Diana Louckswas about to serve a year-long stintas chief of Space and Special Programs for Regional Command, South, in Afghanistan when she got a call. Would she be willing to get a doctorate and then become the first female academy professor in physics and nuclear engineering at West Point?
This was not a cold call. To recruit qualified personnel, the U.S. Military Academy in West Point regularly searches through Army officer records. Loucks, a previous West Point instructor of physics and astrophysics who was commissioned into the Army in 1996, fit the profile for what the physics department was looking for — a motivated officer with a background in math, physics and engineering, and a desire to pursue an advanced degree.
It didn’t take the Benbrook, Texas, native long to answer, or know where her next stop would be. West Point had already sent her to graduate school once — just after her first tour in Iraq in 2004–05 — so she could teach at the military academy. She graduated with a master’s in aerospace engineering from CU-Boulder in 2008.
“When I was searching online for universities with programs in aerospace engineering,” she says, “the top two universities that popped up were CU-Boulder and MIT. I chose CU thanks to the diversity of its programs and ability to absorb students with varied academic backgrounds.”
While earning her master’s degree she was on the original design team for the Drag and Atmospheric Neutral Density Explorer (DANDE) satellite, designed and built by CU-Boulder students, and she conducted the initial design work on its communications system as part of her thesis.
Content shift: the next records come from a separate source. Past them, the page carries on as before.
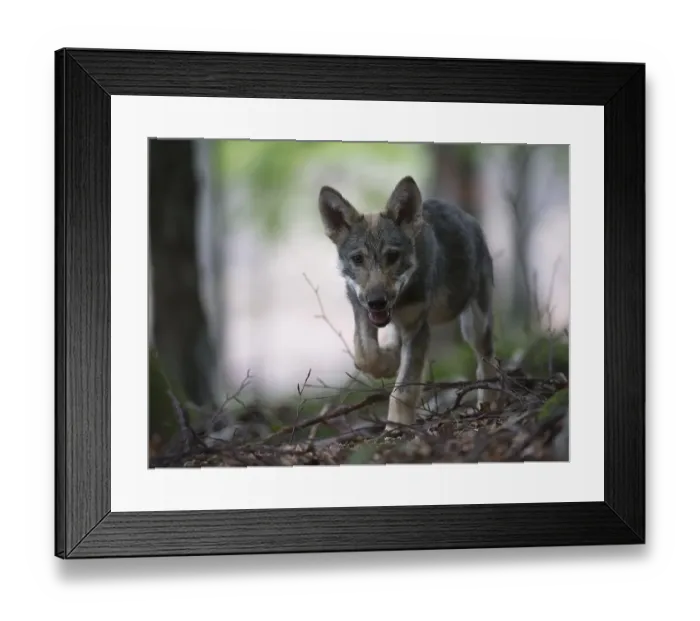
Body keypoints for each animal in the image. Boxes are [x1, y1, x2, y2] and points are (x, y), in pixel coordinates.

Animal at [318, 175, 500, 430]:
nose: (377, 302)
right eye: (358, 259)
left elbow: (403, 390)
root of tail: (469, 217)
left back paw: (488, 402)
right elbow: (366, 355)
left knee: (488, 360)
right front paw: (387, 364)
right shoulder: (362, 313)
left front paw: (396, 428)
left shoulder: (417, 328)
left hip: (474, 325)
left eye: (392, 256)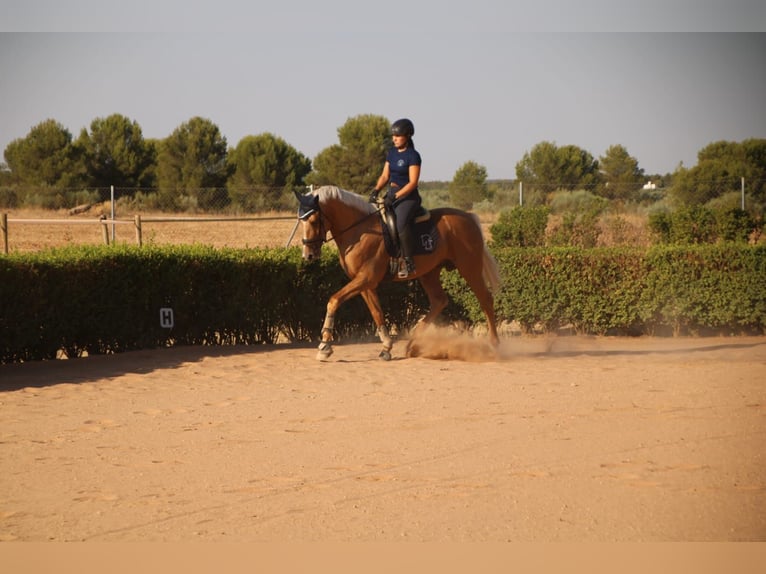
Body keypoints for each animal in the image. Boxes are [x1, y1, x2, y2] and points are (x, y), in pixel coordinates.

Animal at [296, 187, 504, 362]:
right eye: (301, 221)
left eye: (313, 221)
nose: (308, 255)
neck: (360, 231)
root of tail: (469, 217)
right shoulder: (364, 283)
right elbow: (377, 313)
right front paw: (387, 347)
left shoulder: (366, 278)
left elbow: (333, 300)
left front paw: (325, 346)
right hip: (429, 273)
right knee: (439, 301)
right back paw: (414, 341)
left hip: (469, 267)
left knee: (486, 299)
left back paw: (494, 346)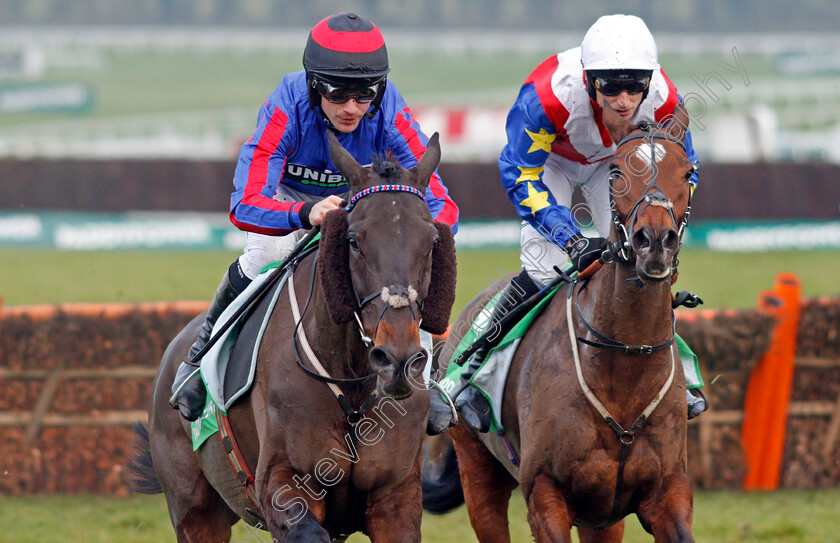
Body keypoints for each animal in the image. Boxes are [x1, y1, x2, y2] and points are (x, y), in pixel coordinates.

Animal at [130, 132, 456, 543]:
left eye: (431, 242)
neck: (351, 383)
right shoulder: (284, 483)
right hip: (193, 508)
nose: (396, 358)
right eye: (353, 240)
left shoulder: (396, 494)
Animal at [440, 104, 696, 540]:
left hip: (603, 519)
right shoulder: (545, 494)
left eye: (688, 171)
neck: (626, 360)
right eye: (615, 173)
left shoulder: (666, 492)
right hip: (477, 470)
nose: (654, 242)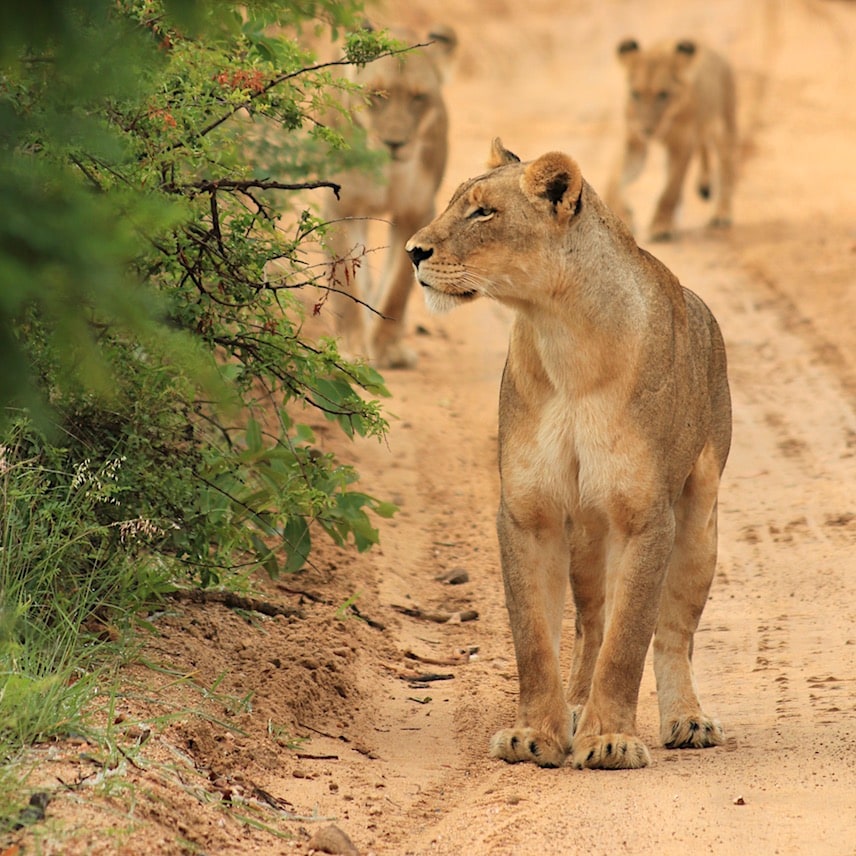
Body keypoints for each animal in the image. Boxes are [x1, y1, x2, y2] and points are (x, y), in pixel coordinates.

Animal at [323, 24, 457, 369]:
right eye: (376, 96)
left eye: (418, 98)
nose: (394, 143)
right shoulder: (341, 210)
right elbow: (346, 287)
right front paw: (351, 349)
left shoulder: (417, 212)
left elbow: (397, 287)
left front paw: (387, 349)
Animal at [405, 139, 732, 770]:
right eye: (455, 202)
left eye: (484, 213)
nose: (412, 251)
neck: (562, 333)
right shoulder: (527, 513)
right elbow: (535, 639)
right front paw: (536, 735)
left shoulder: (645, 517)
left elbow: (631, 640)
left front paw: (609, 741)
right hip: (585, 530)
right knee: (591, 624)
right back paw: (577, 707)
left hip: (700, 519)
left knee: (672, 633)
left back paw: (687, 719)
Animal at [605, 38, 737, 241]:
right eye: (635, 93)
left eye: (663, 94)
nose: (646, 129)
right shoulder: (634, 142)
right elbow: (615, 180)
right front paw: (623, 215)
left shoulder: (682, 144)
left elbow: (670, 191)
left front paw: (661, 226)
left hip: (724, 126)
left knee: (727, 168)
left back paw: (721, 214)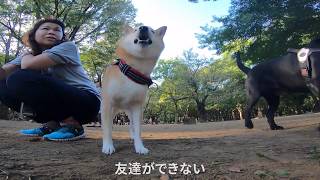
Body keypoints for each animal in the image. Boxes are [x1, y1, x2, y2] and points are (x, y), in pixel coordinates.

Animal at [102, 25, 168, 155]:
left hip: (130, 111)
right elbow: (107, 128)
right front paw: (108, 146)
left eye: (152, 31)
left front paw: (140, 147)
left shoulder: (137, 106)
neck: (132, 71)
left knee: (131, 124)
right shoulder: (108, 103)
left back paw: (132, 136)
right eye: (136, 29)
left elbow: (138, 130)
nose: (143, 27)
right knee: (110, 123)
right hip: (113, 110)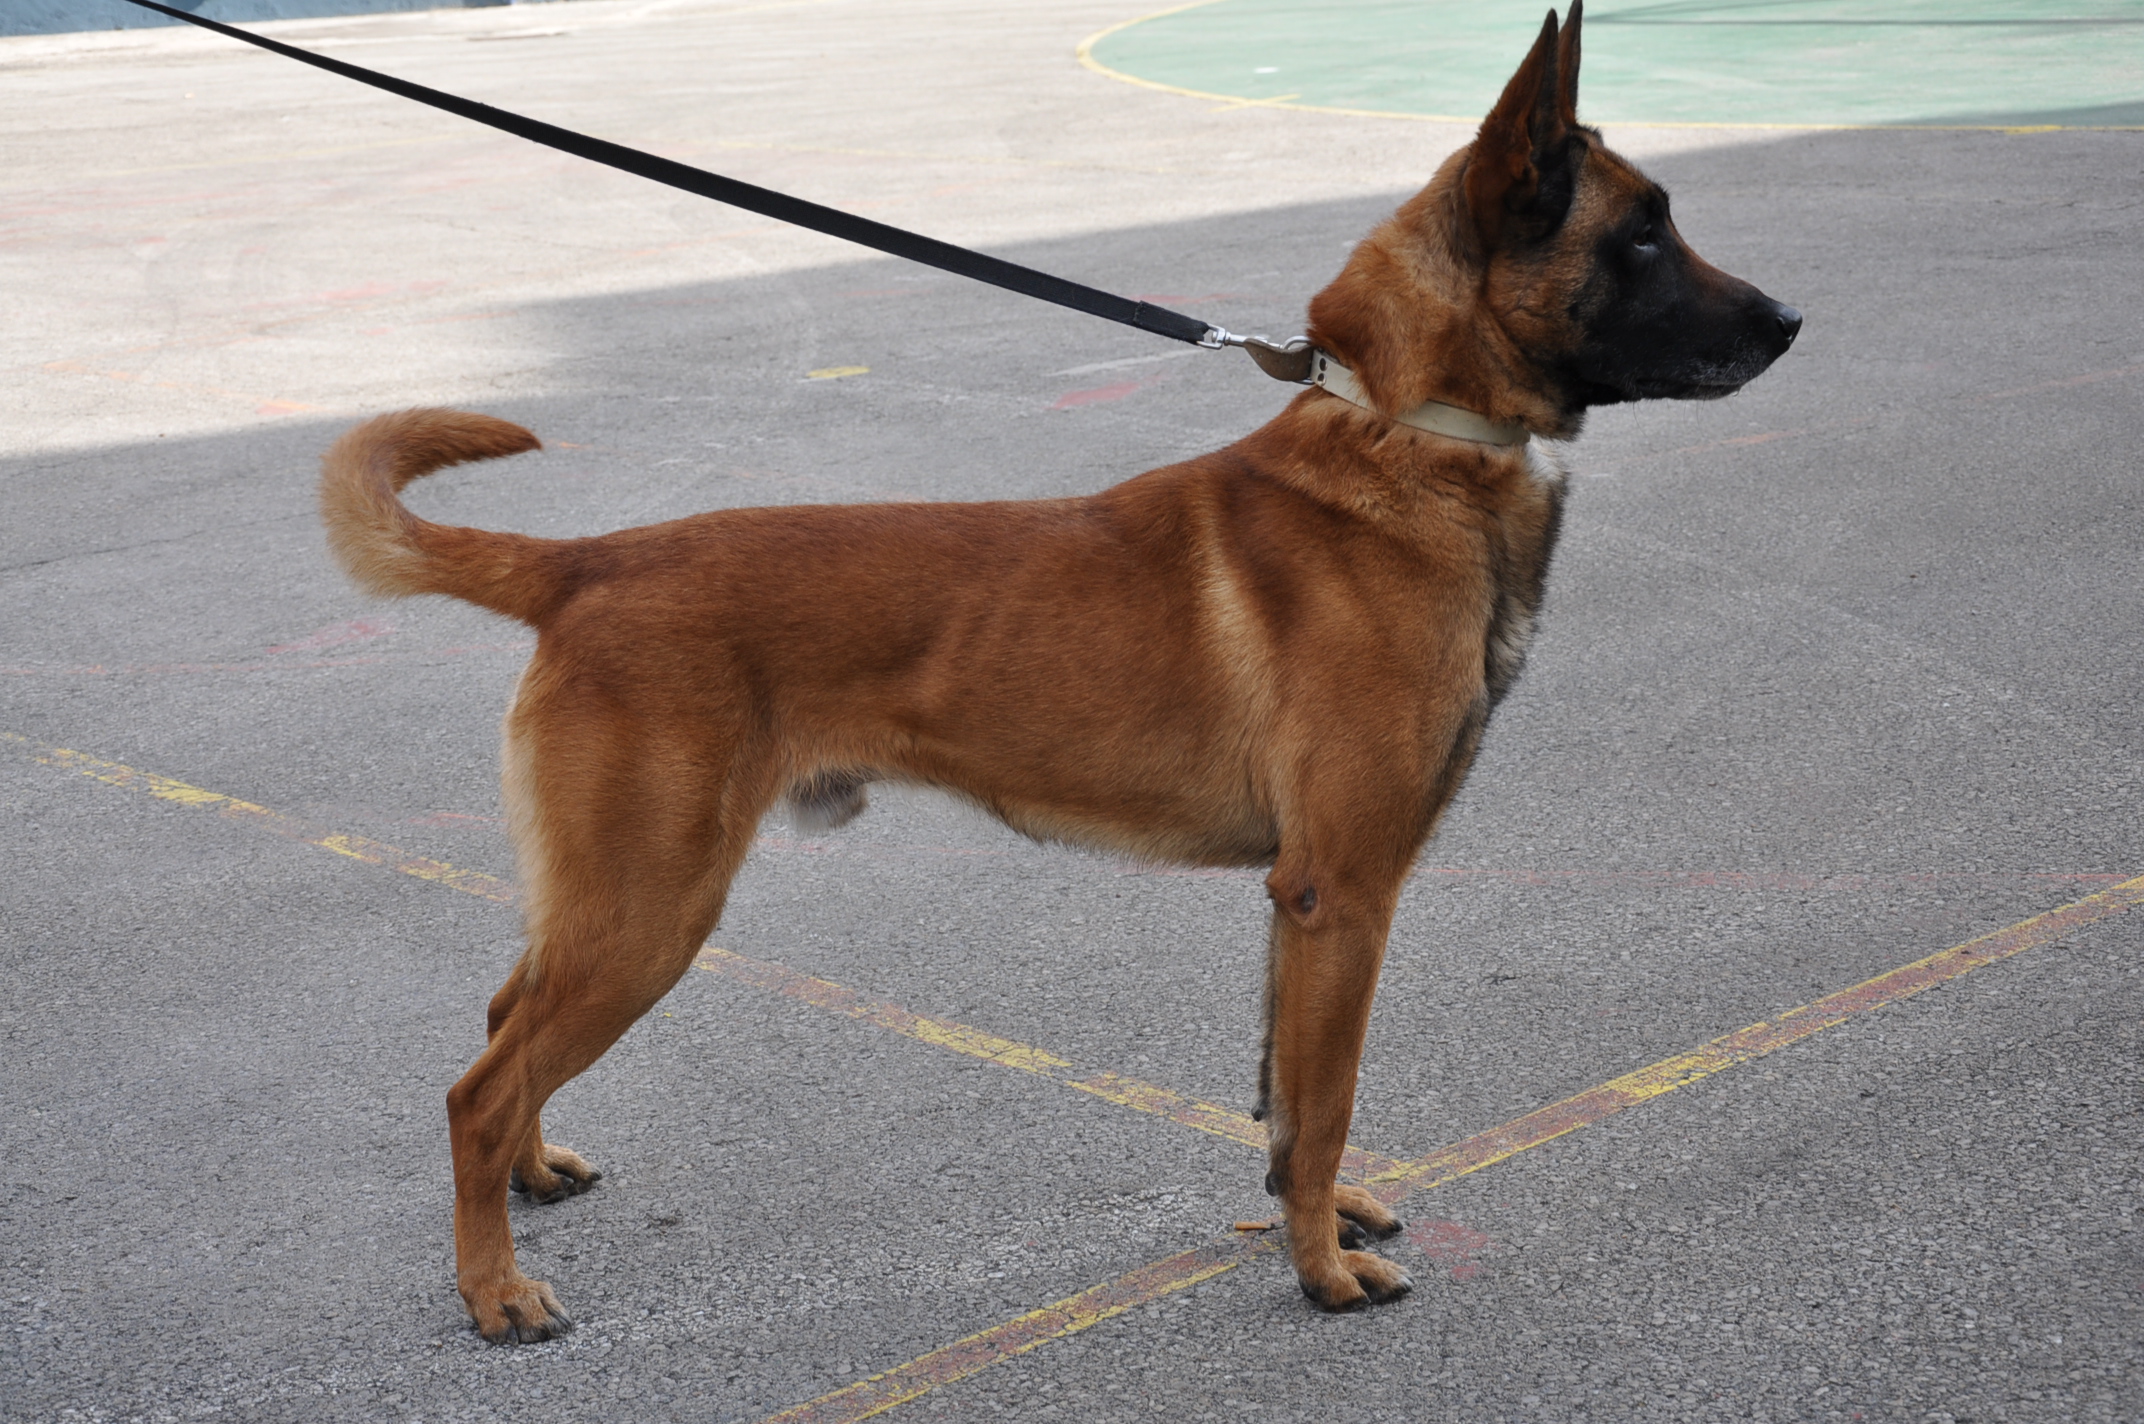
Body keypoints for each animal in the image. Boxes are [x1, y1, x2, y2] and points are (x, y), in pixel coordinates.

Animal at [317, 2, 1792, 1338]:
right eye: (1641, 233)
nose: (1788, 319)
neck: (1407, 431)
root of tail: (589, 562)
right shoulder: (1345, 894)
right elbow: (1323, 1103)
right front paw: (1320, 1273)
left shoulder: (1298, 903)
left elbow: (1288, 1099)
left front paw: (1317, 1219)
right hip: (648, 913)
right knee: (476, 1087)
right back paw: (494, 1291)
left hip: (606, 904)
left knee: (501, 1021)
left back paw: (531, 1181)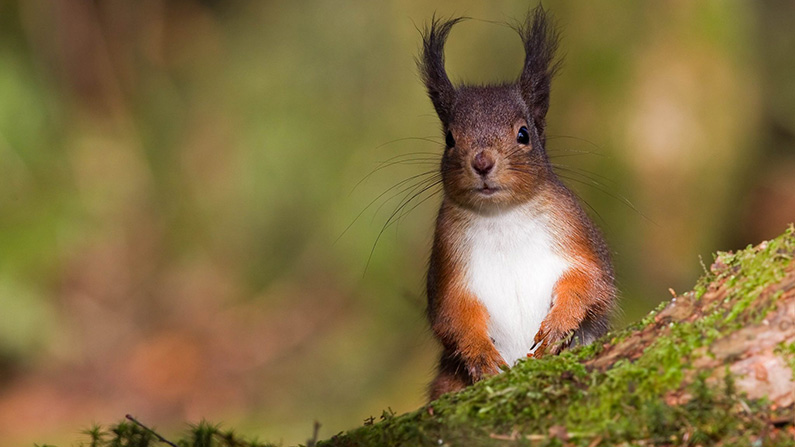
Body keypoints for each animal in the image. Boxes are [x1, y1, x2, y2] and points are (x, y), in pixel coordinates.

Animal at [420, 6, 620, 402]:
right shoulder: (448, 263)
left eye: (523, 133)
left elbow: (590, 282)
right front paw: (480, 354)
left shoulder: (575, 235)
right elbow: (453, 314)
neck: (502, 218)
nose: (482, 162)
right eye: (450, 139)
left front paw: (559, 325)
As a doctoral student, Loucks is working with her previous mentor, Professor Scott Palo, associate dean for research in the College of Engineering and Applied Science, to compile data sets focusing on the ionospheric impacts on communications systems and remote sensing devices.
“Having a PhD from CU-Boulder will automatically set me apart,” she says, “and it’s in an extremely hard science. Aerospace is one of the most diverse—broad and deep—disciplines.”
After she receives her doctorate in 2017, Loucks will serve a one-year operational rotation, possibly at Peterson Air Force Base in Colorado Springs where her husband, LTC Gary Loucks Jr., is section chief for United States Northern Command. She will then serve as an academy professor at West Point for the duration of her Army career.
“I believe that I possess not only the appropriate qualities to teach,” she says, “but also the drive and motivation to do so. As such, I believe this, along with my academic and service credentials, was the primary reason I was selected to return.”
For Loucks, mentoring is key to teaching and her range of interests and perspectives on life—engineering, singing, a love of space, softball, being married to a fellow service member and being a Christian—helps her connect with students.
“I personally witnessed the power of having mentors that you can identify with,” says Loucks. “My husband and I still have former students we maintain contact with and mentor.”